7 апреля 1925 года, на Благовещение, умер святой патриарх Тихон, не хотевший благословлять свой народ на гражданскую войну. И красных, и белых он считал чадами Церкви.
Выбор России
Из трех претендентов на патриарший престол архиепископа Антония (Храповицкого) называли «самым умным», архиепископа Арсения (Стадницкого) – «самым строгим», а митрополит Московский Тихон прослыл как «самый добрый» архиерей. Видно, настало время, когда народ нуждался не в «богословах» и администраторах, а в пастырях, жалеющих людей.
Докадились
В детстве святитель Тихон был очень тихим. За кроткий беззлобный характер друзья прозвали его «Ваше Святейшество». А однажды даже кадили перед ним самодельным кадилом из жестянки (так поповские дети играли). Никто из них тогда не мог представить, что друг их Вася Беллавин станет первым патриархом Русской Церкви после двухсотлетнего перерыва.
Не жених
Как-то Василий Беллавин пришел в гости к родителям своего соученика по Псковской семинарии Бориса Царевского. Когда ушел, хозяева стали обсуждать гостя.
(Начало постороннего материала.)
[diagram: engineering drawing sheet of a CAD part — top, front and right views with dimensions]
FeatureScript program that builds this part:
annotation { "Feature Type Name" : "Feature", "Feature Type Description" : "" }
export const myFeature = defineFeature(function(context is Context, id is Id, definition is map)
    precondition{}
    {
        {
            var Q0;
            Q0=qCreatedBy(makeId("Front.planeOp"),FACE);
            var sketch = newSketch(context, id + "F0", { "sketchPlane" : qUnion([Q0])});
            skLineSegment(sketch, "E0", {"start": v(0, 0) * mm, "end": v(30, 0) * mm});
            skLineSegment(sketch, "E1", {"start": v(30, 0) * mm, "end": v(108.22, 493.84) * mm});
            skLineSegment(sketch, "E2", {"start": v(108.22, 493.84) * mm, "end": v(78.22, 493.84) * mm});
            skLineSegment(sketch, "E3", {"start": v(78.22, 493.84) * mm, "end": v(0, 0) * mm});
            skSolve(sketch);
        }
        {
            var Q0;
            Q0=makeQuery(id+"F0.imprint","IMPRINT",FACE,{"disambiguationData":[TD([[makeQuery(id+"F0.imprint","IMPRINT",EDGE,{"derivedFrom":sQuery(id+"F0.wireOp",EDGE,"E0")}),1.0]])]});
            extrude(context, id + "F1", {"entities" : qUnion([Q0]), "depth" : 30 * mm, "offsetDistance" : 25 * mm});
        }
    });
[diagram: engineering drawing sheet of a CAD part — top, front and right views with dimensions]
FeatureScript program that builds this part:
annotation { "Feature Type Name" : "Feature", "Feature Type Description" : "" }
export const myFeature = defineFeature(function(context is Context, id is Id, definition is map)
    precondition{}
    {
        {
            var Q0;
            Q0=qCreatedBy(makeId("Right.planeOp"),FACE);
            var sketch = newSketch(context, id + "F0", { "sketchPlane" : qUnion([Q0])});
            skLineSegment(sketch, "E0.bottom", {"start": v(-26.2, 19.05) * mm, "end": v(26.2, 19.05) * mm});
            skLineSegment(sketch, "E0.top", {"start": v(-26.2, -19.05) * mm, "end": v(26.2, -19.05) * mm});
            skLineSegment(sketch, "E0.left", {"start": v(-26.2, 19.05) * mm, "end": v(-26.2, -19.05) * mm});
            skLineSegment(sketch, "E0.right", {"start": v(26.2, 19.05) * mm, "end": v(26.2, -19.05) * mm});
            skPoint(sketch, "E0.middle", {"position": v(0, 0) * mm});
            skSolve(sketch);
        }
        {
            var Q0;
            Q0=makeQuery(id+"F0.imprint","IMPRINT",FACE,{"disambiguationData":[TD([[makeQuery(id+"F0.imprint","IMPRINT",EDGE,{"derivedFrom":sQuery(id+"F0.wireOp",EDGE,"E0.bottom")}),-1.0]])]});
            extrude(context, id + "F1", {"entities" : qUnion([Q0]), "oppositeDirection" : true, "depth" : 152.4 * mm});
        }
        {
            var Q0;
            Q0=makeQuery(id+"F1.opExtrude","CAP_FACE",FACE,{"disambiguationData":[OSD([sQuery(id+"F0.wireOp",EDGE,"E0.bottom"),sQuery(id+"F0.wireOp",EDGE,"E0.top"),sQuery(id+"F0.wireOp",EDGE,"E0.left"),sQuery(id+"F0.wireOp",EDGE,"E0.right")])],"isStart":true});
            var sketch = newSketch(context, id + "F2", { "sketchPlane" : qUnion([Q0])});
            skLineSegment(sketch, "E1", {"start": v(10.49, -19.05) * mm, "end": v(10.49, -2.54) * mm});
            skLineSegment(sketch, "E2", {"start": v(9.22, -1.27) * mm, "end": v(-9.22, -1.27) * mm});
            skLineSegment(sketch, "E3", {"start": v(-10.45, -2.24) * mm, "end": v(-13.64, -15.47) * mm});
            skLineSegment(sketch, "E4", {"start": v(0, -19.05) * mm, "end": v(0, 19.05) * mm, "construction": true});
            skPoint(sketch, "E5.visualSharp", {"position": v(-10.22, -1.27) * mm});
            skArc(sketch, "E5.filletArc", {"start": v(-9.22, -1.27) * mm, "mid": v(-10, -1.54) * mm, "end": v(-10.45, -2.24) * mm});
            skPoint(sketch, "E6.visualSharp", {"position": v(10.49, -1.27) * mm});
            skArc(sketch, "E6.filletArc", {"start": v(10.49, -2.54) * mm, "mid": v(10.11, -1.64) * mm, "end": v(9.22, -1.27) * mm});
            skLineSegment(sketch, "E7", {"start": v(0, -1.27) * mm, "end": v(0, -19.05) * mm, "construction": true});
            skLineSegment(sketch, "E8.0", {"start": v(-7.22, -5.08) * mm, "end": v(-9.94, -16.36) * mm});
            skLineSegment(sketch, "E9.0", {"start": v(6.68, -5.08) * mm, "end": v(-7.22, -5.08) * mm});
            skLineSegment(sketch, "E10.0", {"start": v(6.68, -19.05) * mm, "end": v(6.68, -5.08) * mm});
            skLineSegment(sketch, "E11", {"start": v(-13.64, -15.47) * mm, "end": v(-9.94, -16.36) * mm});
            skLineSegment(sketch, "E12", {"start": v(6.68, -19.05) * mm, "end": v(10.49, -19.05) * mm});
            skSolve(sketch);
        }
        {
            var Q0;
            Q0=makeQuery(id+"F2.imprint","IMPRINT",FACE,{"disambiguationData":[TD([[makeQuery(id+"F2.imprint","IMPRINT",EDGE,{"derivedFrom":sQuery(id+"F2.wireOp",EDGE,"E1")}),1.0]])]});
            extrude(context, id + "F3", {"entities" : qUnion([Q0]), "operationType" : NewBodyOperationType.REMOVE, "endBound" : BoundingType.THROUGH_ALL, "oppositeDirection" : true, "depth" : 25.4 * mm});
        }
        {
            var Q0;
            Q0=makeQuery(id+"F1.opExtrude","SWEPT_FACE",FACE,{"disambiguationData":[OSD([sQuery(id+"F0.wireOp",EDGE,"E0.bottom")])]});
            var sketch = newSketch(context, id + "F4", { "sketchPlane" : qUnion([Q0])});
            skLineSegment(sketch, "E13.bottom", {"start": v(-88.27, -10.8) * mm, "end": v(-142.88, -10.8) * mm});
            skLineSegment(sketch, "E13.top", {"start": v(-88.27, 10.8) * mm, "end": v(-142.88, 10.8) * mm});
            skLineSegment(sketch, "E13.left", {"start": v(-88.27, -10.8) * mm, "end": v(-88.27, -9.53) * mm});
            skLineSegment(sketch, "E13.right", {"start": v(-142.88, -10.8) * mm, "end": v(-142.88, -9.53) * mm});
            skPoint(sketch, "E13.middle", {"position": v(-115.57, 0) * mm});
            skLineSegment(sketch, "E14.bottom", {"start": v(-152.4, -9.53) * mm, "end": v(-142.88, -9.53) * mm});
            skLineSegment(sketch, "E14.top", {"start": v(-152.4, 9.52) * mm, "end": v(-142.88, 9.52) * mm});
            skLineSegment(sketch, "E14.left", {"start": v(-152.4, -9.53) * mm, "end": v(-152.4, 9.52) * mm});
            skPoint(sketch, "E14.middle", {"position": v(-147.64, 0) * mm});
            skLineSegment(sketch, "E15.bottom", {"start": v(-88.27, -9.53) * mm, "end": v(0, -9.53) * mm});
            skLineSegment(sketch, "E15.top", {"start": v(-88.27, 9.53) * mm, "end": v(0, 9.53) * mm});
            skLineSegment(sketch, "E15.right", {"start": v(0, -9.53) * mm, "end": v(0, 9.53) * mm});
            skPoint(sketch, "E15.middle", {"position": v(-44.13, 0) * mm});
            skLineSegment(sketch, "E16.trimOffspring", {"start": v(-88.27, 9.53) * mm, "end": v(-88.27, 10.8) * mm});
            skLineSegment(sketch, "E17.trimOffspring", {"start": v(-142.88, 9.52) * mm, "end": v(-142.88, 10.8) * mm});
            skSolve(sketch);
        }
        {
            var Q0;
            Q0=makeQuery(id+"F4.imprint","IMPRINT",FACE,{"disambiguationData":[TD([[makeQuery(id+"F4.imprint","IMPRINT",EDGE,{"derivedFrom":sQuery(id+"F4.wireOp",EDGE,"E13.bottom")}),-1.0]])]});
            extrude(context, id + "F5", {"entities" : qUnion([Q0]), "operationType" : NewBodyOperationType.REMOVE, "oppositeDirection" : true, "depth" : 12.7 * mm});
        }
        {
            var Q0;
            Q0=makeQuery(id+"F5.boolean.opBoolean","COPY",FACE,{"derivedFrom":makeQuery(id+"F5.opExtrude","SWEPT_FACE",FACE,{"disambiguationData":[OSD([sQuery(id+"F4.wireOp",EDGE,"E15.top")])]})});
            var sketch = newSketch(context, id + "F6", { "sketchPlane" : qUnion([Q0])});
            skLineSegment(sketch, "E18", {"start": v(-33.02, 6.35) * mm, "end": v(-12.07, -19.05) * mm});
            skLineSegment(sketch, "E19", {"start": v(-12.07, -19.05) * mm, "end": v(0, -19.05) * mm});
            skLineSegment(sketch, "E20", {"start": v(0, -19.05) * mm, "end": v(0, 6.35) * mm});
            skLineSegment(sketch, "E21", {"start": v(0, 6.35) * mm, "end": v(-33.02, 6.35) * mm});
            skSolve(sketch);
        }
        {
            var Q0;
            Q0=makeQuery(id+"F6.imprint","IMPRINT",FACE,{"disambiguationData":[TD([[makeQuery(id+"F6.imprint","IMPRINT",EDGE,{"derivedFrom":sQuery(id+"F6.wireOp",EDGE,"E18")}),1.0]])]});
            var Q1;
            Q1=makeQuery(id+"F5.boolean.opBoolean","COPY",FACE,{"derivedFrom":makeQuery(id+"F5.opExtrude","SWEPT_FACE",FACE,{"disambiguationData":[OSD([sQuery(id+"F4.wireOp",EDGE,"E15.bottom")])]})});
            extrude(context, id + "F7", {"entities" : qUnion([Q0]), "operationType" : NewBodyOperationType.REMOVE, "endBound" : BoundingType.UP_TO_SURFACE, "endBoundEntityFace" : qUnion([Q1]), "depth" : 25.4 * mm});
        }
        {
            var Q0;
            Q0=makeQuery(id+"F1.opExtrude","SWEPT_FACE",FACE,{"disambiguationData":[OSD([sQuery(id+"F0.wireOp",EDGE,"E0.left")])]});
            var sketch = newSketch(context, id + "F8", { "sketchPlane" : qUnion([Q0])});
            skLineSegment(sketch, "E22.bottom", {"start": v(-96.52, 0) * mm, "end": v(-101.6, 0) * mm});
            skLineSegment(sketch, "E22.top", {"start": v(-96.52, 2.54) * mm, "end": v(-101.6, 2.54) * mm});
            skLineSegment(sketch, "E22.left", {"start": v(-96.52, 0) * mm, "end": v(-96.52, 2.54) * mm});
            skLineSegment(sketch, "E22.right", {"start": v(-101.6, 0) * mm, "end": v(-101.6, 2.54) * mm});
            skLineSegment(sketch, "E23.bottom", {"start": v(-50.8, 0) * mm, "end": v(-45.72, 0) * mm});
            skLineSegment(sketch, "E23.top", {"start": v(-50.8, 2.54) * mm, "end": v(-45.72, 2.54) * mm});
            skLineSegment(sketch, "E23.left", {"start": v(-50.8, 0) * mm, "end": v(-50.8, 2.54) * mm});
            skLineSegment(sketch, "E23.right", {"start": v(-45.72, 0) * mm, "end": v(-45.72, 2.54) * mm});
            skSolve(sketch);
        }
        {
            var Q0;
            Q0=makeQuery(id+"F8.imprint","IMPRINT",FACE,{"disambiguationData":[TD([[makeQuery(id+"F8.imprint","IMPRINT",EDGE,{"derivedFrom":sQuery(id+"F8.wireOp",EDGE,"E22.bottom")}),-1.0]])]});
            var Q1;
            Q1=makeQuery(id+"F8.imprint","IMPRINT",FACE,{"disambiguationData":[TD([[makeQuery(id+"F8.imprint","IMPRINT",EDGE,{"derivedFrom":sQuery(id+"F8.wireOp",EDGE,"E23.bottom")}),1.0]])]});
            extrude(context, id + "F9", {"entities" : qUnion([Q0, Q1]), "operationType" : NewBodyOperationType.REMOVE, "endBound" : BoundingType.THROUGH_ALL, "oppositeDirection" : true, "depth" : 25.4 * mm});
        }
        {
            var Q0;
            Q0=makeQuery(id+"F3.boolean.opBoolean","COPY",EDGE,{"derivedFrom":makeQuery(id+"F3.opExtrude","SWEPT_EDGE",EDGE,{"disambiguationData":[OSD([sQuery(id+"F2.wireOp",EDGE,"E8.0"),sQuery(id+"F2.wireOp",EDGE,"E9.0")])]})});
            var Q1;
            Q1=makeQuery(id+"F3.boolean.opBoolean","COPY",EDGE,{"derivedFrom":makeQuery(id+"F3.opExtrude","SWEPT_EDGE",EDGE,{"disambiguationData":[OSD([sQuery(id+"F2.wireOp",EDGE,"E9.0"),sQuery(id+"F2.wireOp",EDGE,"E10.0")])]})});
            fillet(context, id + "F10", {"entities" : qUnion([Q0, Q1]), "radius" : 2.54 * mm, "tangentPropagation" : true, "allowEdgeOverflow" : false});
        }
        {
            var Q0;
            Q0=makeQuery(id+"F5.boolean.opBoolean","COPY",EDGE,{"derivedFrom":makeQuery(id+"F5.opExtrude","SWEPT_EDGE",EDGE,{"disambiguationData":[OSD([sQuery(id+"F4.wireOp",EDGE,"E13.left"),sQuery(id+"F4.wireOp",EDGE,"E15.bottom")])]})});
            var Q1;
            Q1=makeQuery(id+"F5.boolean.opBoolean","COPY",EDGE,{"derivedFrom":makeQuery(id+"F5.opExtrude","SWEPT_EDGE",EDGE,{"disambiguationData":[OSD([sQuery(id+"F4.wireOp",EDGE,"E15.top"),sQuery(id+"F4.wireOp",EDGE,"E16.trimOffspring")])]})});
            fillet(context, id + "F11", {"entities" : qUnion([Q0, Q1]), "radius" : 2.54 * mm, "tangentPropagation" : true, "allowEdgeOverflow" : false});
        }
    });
– Ты заметила, какие у него глаза? – спросила у дочери, молодой девицы и сестры Бориса, мать. – Чистые, как у голубя.
– Он такой добродушный, такой умный, – подхватила девушка.
Догадавшись, к чему идет разговор, отец заявил:
– Расчеты на него как на жениха плохи.
Вы не смотрите, что он говорун и веселый такой. Василия, когда он был студентом, прозвали патриархом, и дорога ему одна – в монахи.
Не карьерист
В Псковской семинарии Василий Беллавин преподавал богословие и французский язык. Он не сразу решился на монашеский путь. Перед выпуском из Санкт-Петербургской академии честно признал факт, что не сделал выбора: будет ли он священнослужителем (для этого надо было жениться) или монахом, а значит, архиереем.
Ведь по обычаям того времени выпускнику академии, принимавшему монашеский сан, нужно было быть «круглым дураком», чтобы через несколько лет не сделать успешную архиерейскую карьеру.
Только в 26 лет были преодолены сомнения и принято решение о постриге, согласующееся с совестью. Оказалось, что в Пскове будущий патриарх так любим и популярен, что опасались – полы в церкви Трех святителей, где ожидался постриг, не выдержат тяжести собравшихся. И поставили в нижнем этаже специальные подпорки.
Американский епископ
В 1898 году епископа Тихона направили в Америку, где он пробыл почти 10 лет. За это время будущий патриарх научился важному: жизни в стране, где Православие не имеет никаких привилегий и любая церковь отделена от государства, что промыслительно готовило его к служению в стране Советов.
И демократическому поведению, несмотря на епископский сан. Недаром позже, в Ярославской епархии его назовут «странным епископом из Америки», который не по владычному себя ведет: почему-то запретил священнослужителям полагать перед ним три земных поклона при входе в кабинет.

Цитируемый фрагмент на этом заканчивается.